AIM OF THE EXERCISE: The answer must be every line of the data that holds the word "Pridať".

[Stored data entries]
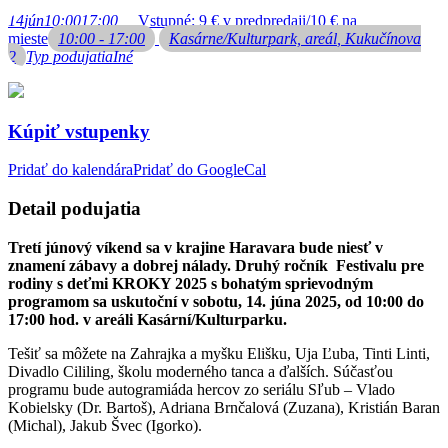
14
jún
10:00
17:00
Vstupné: 9 € v predpredaji/10 € na
mieste
10:00 - 17:00
Kasárne/Kulturpark, areál
, Kukučínova
2
Typ podujatia
Iné
Kúpiť vstupenky
Pridať do kalendára
Pridať do GoogleCal
Detail podujatia
Tretí júnový víkend sa v krajine Haravara bude niesť v
znamení zábavy a dobrej nálady. Druhý ročník Festivalu pre
rodiny s deťmi KROKY 2025 s bohatým sprievodným
programom sa uskutoční v sobotu, 14. júna 2025, od 10:00 do
17:00 hod. v areáli Kasární/Kulturparku.
Tešiť sa môžete na Zahrajka a myšku Elišku, Uja Ľuba, Tinti Linti,
Divadlo Cililing, školu moderného tanca a ďalších. Súčasťou
programu bude autogramiáda hercov zo seriálu Sľub – Vlado
Kobielsky (Dr. Bartoš), Adriana Brnčalová (Zuzana), Kristián Baran
(Michal), Jakub Švec (Igorko).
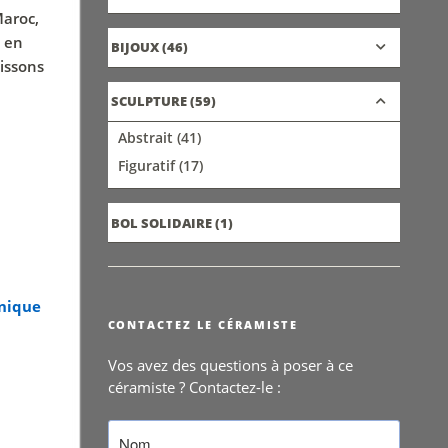
Maroc,
e en
BIJOUX
(46)
uissons
SCULPTURE
(59)
Abstrait
(41)
Figuratif
(17)
BOL SOLIDAIRE
(1)
nique
CONTACTEZ LE CÉRAMISTE
Vos avez des questions à poser à ce
céramiste ? Contactez-le :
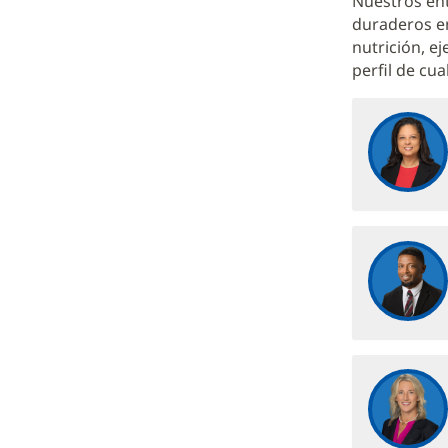
Nuestros ent
-
duraderos en
Sección
nutrición, ej
de
perfil de cu
Contenido
Adicional
3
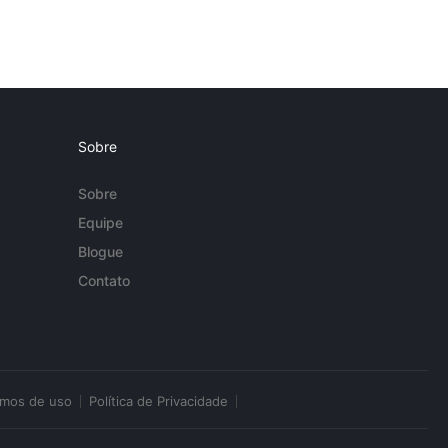
Sobre
Sobre
Equipe
Blogue
Contato
rmos de uso
Política de Privacidade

SOLUTION:
Pridať do kalendára
Pridať do GoogleCal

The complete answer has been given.